● **Instructions to follow**:
If a record holds a picture, drop the picture and copy everything else exactly.

● **Data to process**:
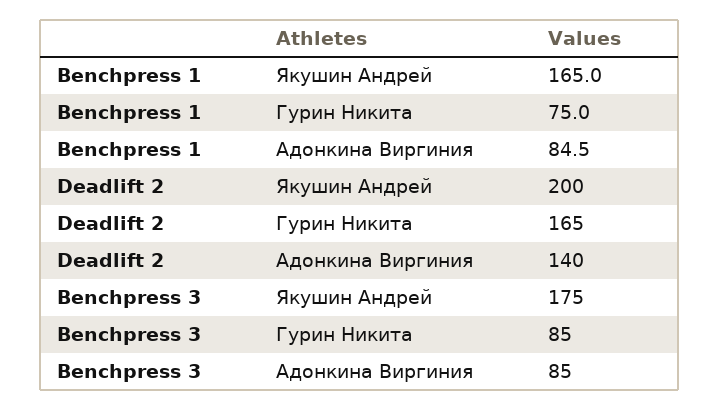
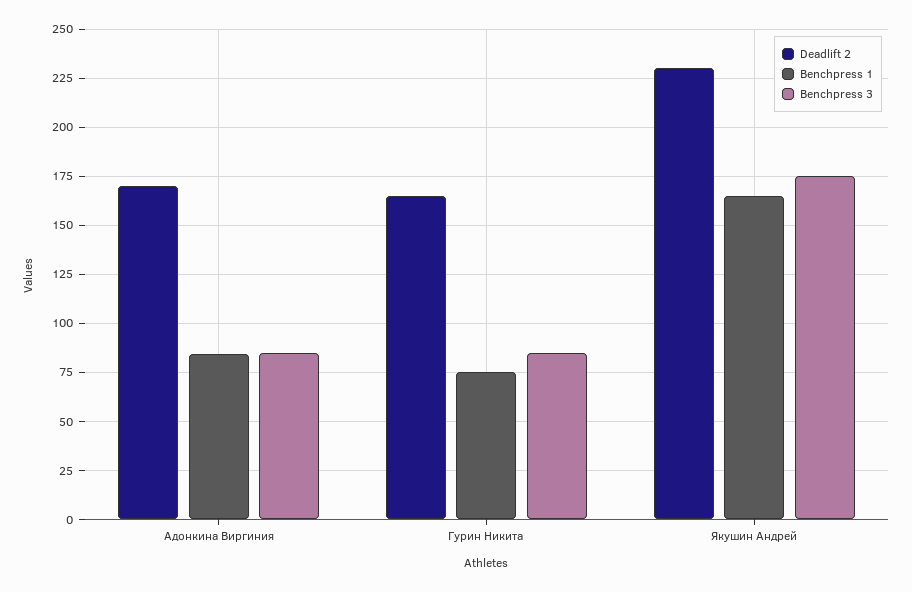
  {
    "Benchpress 1": {
      "Якушин Андрей": 165,
      "Гурин Никита": 75,
      "Адонкина Виргиния": 84.5
    },
    "Deadlift 2": {
-     "Якушин Андрей": 200,
+     "Якушин Андрей": 230,
      "Гурин Никита": 165,
-     "Адонкина Виргиния": 140
+     "Адонкина Виргиния": 170
    },
    "Benchpress 3": {
      "Якушин Андрей": 175,
      "Гурин Никита": 85,
      "Адонкина Виргиния": 85
    }
  }

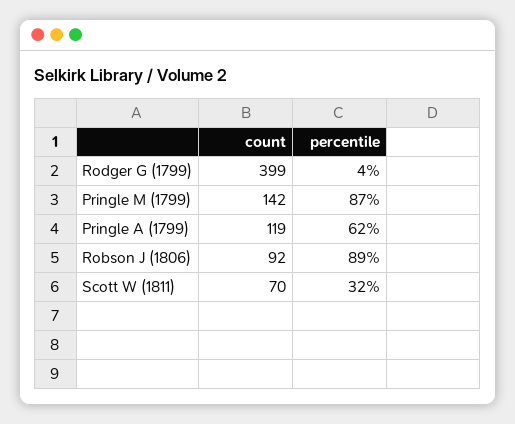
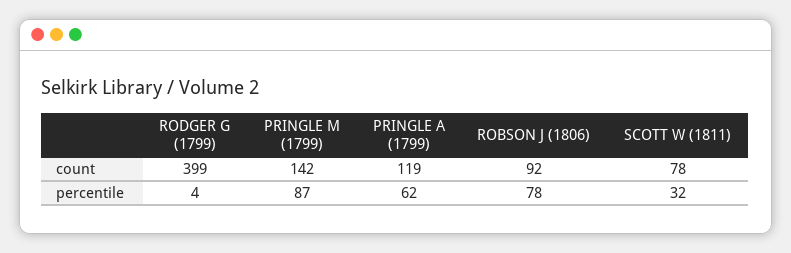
  {
    "count": {
      "Rodger G (1799)": 399,
      "Pringle M (1799)": 142,
      "Pringle A (1799)": 119,
      "Robson J (1806)": 92,
-     "Scott W (1811)": 70
+     "Scott W (1811)": 78
    },
    "percentile": {
      "Rodger G (1799)": 4,
      "Pringle M (1799)": 87,
      "Pringle A (1799)": 62,
-     "Robson J (1806)": 89,
+     "Robson J (1806)": 78,
      "Scott W (1811)": 32
    }
  }

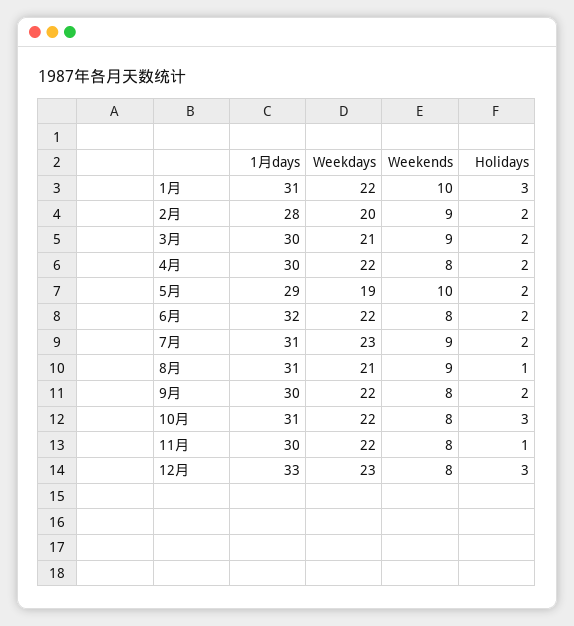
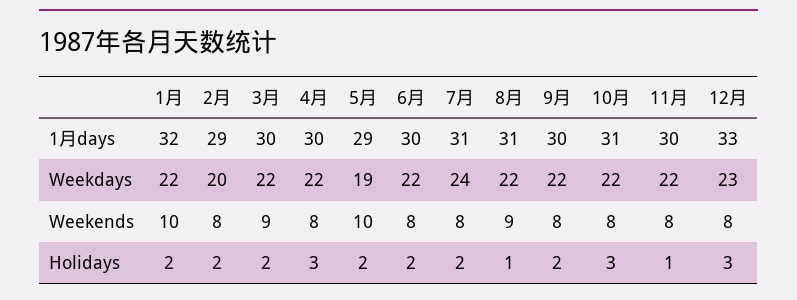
  {
    "1月days": {
-     "1月": 31,
+     "1月": 32,
-     "2月": 28,
+     "2月": 29,
      "3月": 30,
      "4月": 30,
      "5月": 29,
-     "6月": 32,
+     "6月": 30,
      "7月": 31,
      "8月": 31,
      "9月": 30,
      "10月": 31,
      "11月": 30,
      "12月": 33
    },
    "Weekdays": {
      "1月": 22,
      "2月": 20,
-     "3月": 21,
+     "3月": 22,
      "4月": 22,
      "5月": 19,
      "6月": 22,
-     "7月": 23,
+     "7月": 24,
-     "8月": 21,
+     "8月": 22,
      "9月": 22,
      "10月": 22,
      "11月": 22,
      "12月": 23
    },
    "Weekends": {
      "1月": 10,
-     "2月": 9,
+     "2月": 8,
      "3月": 9,
      "4月": 8,
      "5月": 10,
      "6月": 8,
-     "7月": 9,
+     "7月": 8,
      "8月": 9,
      "9月": 8,
      "10月": 8,
      "11月": 8,
      "12月": 8
    },
    "Holidays": {
-     "1月": 3,
+     "1月": 2,
      "2月": 2,
      "3月": 2,
-     "4月": 2,
+     "4月": 3,
      "5月": 2,
      "6月": 2,
      "7月": 2,
      "8月": 1,
      "9月": 2,
      "10月": 3,
      "11月": 1,
      "12月": 3
    }
  }

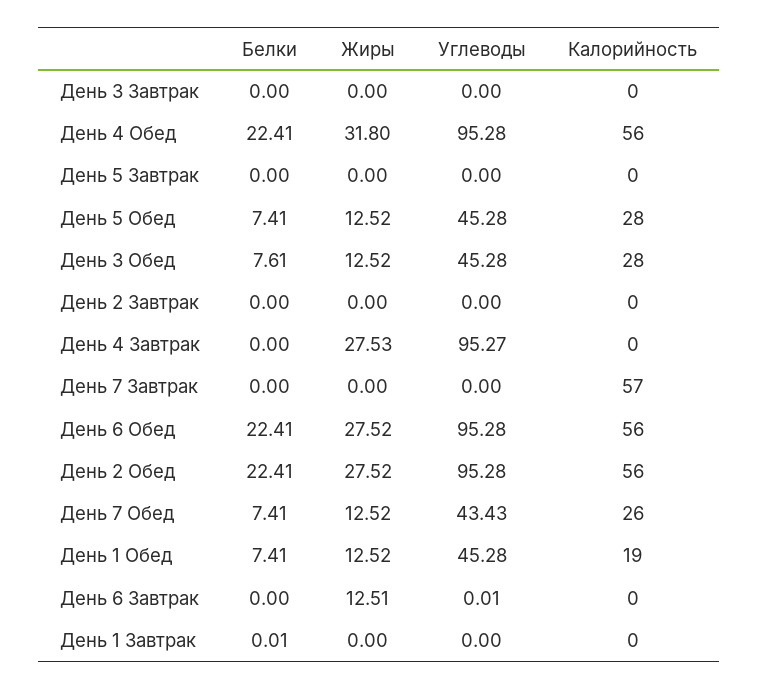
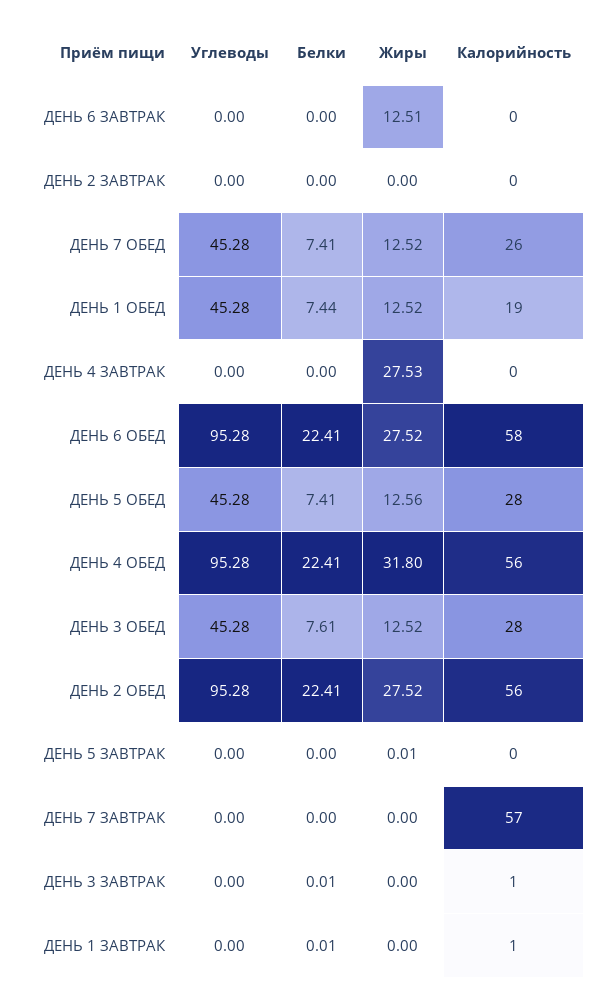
  {
    "Белки": {
-     "День 3 Завтрак": 0,
+     "День 3 Завтрак": 0.01,
      "День 4 Обед": 22.41,
      "День 5 Завтрак": 0,
      "День 5 Обед": 7.41,
      "День 3 Обед": 7.61,
      "День 2 Завтрак": 0,
      "День 4 Завтрак": 0,
      "День 7 Завтрак": 0,
      "День 6 Обед": 22.41,
      "День 2 Обед": 22.41,
      "День 7 Обед": 7.41,
-     "День 1 Обед": 7.41,
+     "День 1 Обед": 7.44,
      "День 6 Завтрак": 0,
      "День 1 Завтрак": 0.01
    },
    "Жиры": {
      "День 3 Завтрак": 0,
      "День 4 Обед": 31.8,
-     "День 5 Завтрак": 0,
+     "День 5 Завтрак": 0.01,
-     "День 5 Обед": 12.52,
+     "День 5 Обед": 12.56,
      "День 3 Обед": 12.52,
      "День 2 Завтрак": 0,
      "День 4 Завтрак": 27.53,
      "День 7 Завтрак": 0,
      "День 6 Обед": 27.52,
      "День 2 Обед": 27.52,
      "День 7 Обед": 12.52,
      "День 1 Обед": 12.52,
      "День 6 Завтрак": 12.51,
      "День 1 Завтрак": 0
    },
    "Углеводы": {
      "День 3 Завтрак": 0,
      "День 4 Обед": 95.28,
      "День 5 Завтрак": 0,
      "День 5 Обед": 45.28,
      "День 3 Обед": 45.28,
      "День 2 Завтрак": 0,
-     "День 4 Завтрак": 95.27,
+     "День 4 Завтрак": 0,
      "День 7 Завтрак": 0,
      "День 6 Обед": 95.28,
      "День 2 Обед": 95.28,
-     "День 7 Обед": 43.43,
+     "День 7 Обед": 45.28,
      "День 1 Обед": 45.28,
-     "День 6 Завтрак": 0.01,
+     "День 6 Завтрак": 0,
      "День 1 Завтрак": 0
    },
    "Калорийность": {
-     "День 3 Завтрак": 0,
+     "День 3 Завтрак": 1,
      "День 4 Обед": 56,
      "День 5 Завтрак": 0,
      "День 5 Обед": 28,
      "День 3 Обед": 28,
      "День 2 Завтрак": 0,
      "День 4 Завтрак": 0,
      "День 7 Завтрак": 57,
-     "День 6 Обед": 56,
+     "День 6 Обед": 58,
      "День 2 Обед": 56,
      "День 7 Обед": 26,
      "День 1 Обед": 19,
      "День 6 Завтрак": 0,
-     "День 1 Завтрак": 0
+     "День 1 Завтрак": 1
    }
  }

● **Response box**:
  {
    "Benchpress 1": {
      "Якушин Андрей": 165,
      "Гурин Никита": 75,
      "Адонкина Виргиния": 84.5
    },
    "Deadlift 2": {
-     "Якушин Андрей": 200,
+     "Якушин Андрей": 230,
      "Гурин Никита": 165,
-     "Адонкина Виргиния": 140
+     "Адонкина Виргиния": 170
    },
    "Benchpress 3": {
      "Якушин Андрей": 175,
      "Гурин Никита": 85,
      "Адонкина Виргиния": 85
    }
  }

  {
    "count": {
      "Rodger G (1799)": 399,
      "Pringle M (1799)": 142,
      "Pringle A (1799)": 119,
      "Robson J (1806)": 92,
-     "Scott W (1811)": 70
+     "Scott W (1811)": 78
    },
    "percentile": {
      "Rodger G (1799)": 4,
      "Pringle M (1799)": 87,
      "Pringle A (1799)": 62,
-     "Robson J (1806)": 89,
+     "Robson J (1806)": 78,
      "Scott W (1811)": 32
    }
  }

  {
    "1月days": {
-     "1月": 31,
+     "1月": 32,
-     "2月": 28,
+     "2月": 29,
      "3月": 30,
      "4月": 30,
      "5月": 29,
-     "6月": 32,
+     "6月": 30,
      "7月": 31,
      "8月": 31,
      "9月": 30,
      "10月": 31,
      "11月": 30,
      "12月": 33
    },
    "Weekdays": {
      "1月": 22,
      "2月": 20,
-     "3月": 21,
+     "3月": 22,
      "4月": 22,
      "5月": 19,
      "6月": 22,
-     "7月": 23,
+     "7月": 24,
-     "8月": 21,
+     "8月": 22,
      "9月": 22,
      "10月": 22,
      "11月": 22,
      "12月": 23
    },
    "Weekends": {
      "1月": 10,
-     "2月": 9,
+     "2月": 8,
      "3月": 9,
      "4月": 8,
      "5月": 10,
      "6月": 8,
-     "7月": 9,
+     "7月": 8,
      "8月": 9,
      "9月": 8,
      "10月": 8,
      "11月": 8,
      "12月": 8
    },
    "Holidays": {
-     "1月": 3,
+     "1月": 2,
      "2月": 2,
      "3月": 2,
-     "4月": 2,
+     "4月": 3,
      "5月": 2,
      "6月": 2,
      "7月": 2,
      "8月": 1,
      "9月": 2,
      "10月": 3,
      "11月": 1,
      "12月": 3
    }
  }

  {
    "Белки": {
-     "День 3 Завтрак": 0,
+     "День 3 Завтрак": 0.01,
      "День 4 Обед": 22.41,
      "День 5 Завтрак": 0,
      "День 5 Обед": 7.41,
      "День 3 Обед": 7.61,
      "День 2 Завтрак": 0,
      "День 4 Завтрак": 0,
      "День 7 Завтрак": 0,
      "День 6 Обед": 22.41,
      "День 2 Обед": 22.41,
      "День 7 Обед": 7.41,
-     "День 1 Обед": 7.41,
+     "День 1 Обед": 7.44,
      "День 6 Завтрак": 0,
      "День 1 Завтрак": 0.01
    },
    "Жиры": {
      "День 3 Завтрак": 0,
      "День 4 Обед": 31.8,
-     "День 5 Завтрак": 0,
+     "День 5 Завтрак": 0.01,
-     "День 5 Обед": 12.52,
+     "День 5 Обед": 12.56,
      "День 3 Обед": 12.52,
      "День 2 Завтрак": 0,
      "День 4 Завтрак": 27.53,
      "День 7 Завтрак": 0,
      "День 6 Обед": 27.52,
      "День 2 Обед": 27.52,
      "День 7 Обед": 12.52,
      "День 1 Обед": 12.52,
      "День 6 Завтрак": 12.51,
      "День 1 Завтрак": 0
    },
    "Углеводы": {
      "День 3 Завтрак": 0,
      "День 4 Обед": 95.28,
      "День 5 Завтрак": 0,
      "День 5 Обед": 45.28,
      "День 3 Обед": 45.28,
      "День 2 Завтрак": 0,
-     "День 4 Завтрак": 95.27,
+     "День 4 Завтрак": 0,
      "День 7 Завтрак": 0,
      "День 6 Обед": 95.28,
      "День 2 Обед": 95.28,
-     "День 7 Обед": 43.43,
+     "День 7 Обед": 45.28,
      "День 1 Обед": 45.28,
-     "День 6 Завтрак": 0.01,
+     "День 6 Завтрак": 0,
      "День 1 Завтрак": 0
    },
    "Калорийность": {
-     "День 3 Завтрак": 0,
+     "День 3 Завтрак": 1,
      "День 4 Обед": 56,
      "День 5 Завтрак": 0,
      "День 5 Обед": 28,
      "День 3 Обед": 28,
      "День 2 Завтрак": 0,
      "День 4 Завтрак": 0,
      "День 7 Завтрак": 57,
-     "День 6 Обед": 56,
+     "День 6 Обед": 58,
      "День 2 Обед": 56,
      "День 7 Обед": 26,
      "День 1 Обед": 19,
      "День 6 Завтрак": 0,
-     "День 1 Завтрак": 0
+     "День 1 Завтрак": 1
    }
  }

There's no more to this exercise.